Description of the task ▸ Repeat the records below verbatim.

Transcribed page contents
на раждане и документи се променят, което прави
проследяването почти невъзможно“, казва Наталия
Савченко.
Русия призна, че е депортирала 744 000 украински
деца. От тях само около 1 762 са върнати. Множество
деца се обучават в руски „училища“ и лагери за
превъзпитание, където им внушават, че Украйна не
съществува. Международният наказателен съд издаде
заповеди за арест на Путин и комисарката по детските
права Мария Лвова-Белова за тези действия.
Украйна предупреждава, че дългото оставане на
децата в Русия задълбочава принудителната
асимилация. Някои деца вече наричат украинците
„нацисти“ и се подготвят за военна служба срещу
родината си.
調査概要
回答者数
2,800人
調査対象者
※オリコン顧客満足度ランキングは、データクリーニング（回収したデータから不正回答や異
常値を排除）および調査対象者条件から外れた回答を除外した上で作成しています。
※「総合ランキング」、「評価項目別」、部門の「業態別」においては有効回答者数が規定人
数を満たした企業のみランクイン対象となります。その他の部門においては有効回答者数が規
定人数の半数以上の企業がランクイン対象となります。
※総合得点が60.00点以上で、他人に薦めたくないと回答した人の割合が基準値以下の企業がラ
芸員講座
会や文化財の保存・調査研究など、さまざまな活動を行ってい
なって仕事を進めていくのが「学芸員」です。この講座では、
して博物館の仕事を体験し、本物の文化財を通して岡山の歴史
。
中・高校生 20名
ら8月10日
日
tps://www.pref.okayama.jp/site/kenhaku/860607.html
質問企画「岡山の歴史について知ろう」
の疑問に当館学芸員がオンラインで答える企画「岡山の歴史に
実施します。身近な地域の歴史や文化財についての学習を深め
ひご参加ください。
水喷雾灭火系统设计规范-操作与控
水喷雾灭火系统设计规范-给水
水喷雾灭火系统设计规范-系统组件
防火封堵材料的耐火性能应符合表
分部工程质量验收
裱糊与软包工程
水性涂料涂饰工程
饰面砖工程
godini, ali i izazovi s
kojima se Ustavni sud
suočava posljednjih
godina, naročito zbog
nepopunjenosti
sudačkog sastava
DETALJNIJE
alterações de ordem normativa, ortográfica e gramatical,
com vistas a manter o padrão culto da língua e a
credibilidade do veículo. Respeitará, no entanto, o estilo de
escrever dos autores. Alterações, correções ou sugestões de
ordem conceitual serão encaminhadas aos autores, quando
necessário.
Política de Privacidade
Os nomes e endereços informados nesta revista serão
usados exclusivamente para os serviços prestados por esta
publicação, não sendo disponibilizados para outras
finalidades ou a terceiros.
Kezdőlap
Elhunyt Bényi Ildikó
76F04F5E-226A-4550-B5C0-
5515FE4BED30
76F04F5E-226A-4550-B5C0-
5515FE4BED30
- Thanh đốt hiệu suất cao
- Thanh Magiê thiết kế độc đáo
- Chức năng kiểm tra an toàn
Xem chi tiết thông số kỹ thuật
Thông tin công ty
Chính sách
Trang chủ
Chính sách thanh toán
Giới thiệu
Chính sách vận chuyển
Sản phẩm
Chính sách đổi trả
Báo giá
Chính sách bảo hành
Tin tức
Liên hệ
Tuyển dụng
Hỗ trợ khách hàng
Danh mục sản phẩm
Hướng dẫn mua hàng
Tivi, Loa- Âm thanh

Solution for this exercise ▸
на раждане и документи се променят, което прави
проследяването почти невъзможно“, казва Наталия
Савченко.
Русия призна, че е депортирала 744 000 украински
деца. От тях само около 1 762 са върнати. Множество
деца се обучават в руски „училища“ и лагери за
превъзпитание, където им внушават, че Украйна не
съществува. Международният наказателен съд издаде
заповеди за арест на Путин и комисарката по детските
права Мария Лвова-Белова за тези действия.
Украйна предупреждава, че дългото оставане на
децата в Русия задълбочава принудителната
асимилация. Някои деца вече наричат украинците
„нацисти“ и се подготвят за военна служба срещу
родината си.
調査概要
回答者数
2,800人
調査対象者
※オリコン顧客満足度ランキングは、データクリーニング（回収したデータから不正回答や異
常値を排除）および調査対象者条件から外れた回答を除外した上で作成しています。
※「総合ランキング」、「評価項目別」、部門の「業態別」においては有効回答者数が規定人
数を満たした企業のみランクイン対象となります。その他の部門においては有効回答者数が規
定人数の半数以上の企業がランクイン対象となります。
※総合得点が60.00点以上で、他人に薦めたくないと回答した人の割合が基準値以下の企業がラ
芸員講座
会や文化財の保存・調査研究など、さまざまな活動を行ってい
なって仕事を進めていくのが「学芸員」です。この講座では、
して博物館の仕事を体験し、本物の文化財を通して岡山の歴史
。
中・高校生 20名
ら8月10日
日
tps://www.pref.okayama.jp/site/kenhaku/860607.html
質問企画「岡山の歴史について知ろう」
の疑問に当館学芸員がオンラインで答える企画「岡山の歴史に
実施します。身近な地域の歴史や文化財についての学習を深め
ひご参加ください。
水喷雾灭火系统设计规范-操作与控
水喷雾灭火系统设计规范-给水
水喷雾灭火系统设计规范-系统组件
防火封堵材料的耐火性能应符合表
分部工程质量验收
裱糊与软包工程
水性涂料涂饰工程
饰面砖工程
godini, ali i izazovi s
kojima se Ustavni sud
suočava posljednjih
godina, naročito zbog
nepopunjenosti
sudačkog sastava
DETALJNIJE
alterações de ordem normativa, ortográfica e gramatical,
com vistas a manter o padrão culto da língua e a
credibilidade do veículo. Respeitará, no entanto, o estilo de
escrever dos autores. Alterações, correções ou sugestões de
ordem conceitual serão encaminhadas aos autores, quando
necessário.
Política de Privacidade
Os nomes e endereços informados nesta revista serão
usados exclusivamente para os serviços prestados por esta
publicação, não sendo disponibilizados para outras
finalidades ou a terceiros.
Kezdőlap
Elhunyt Bényi Ildikó
76F04F5E-226A-4550-B5C0-
5515FE4BED30
76F04F5E-226A-4550-B5C0-
5515FE4BED30
- Thanh đốt hiệu suất cao
- Thanh Magiê thiết kế độc đáo
- Chức năng kiểm tra an toàn
Xem chi tiết thông số kỹ thuật
Thông tin công ty
Chính sách
Trang chủ
Chính sách thanh toán
Giới thiệu
Chính sách vận chuyển
Sản phẩm
Chính sách đổi trả
Báo giá
Chính sách bảo hành
Tin tức
Liên hệ
Tuyển dụng
Hỗ trợ khách hàng
Danh mục sản phẩm
Hướng dẫn mua hàng
Tivi, Loa- Âm thanh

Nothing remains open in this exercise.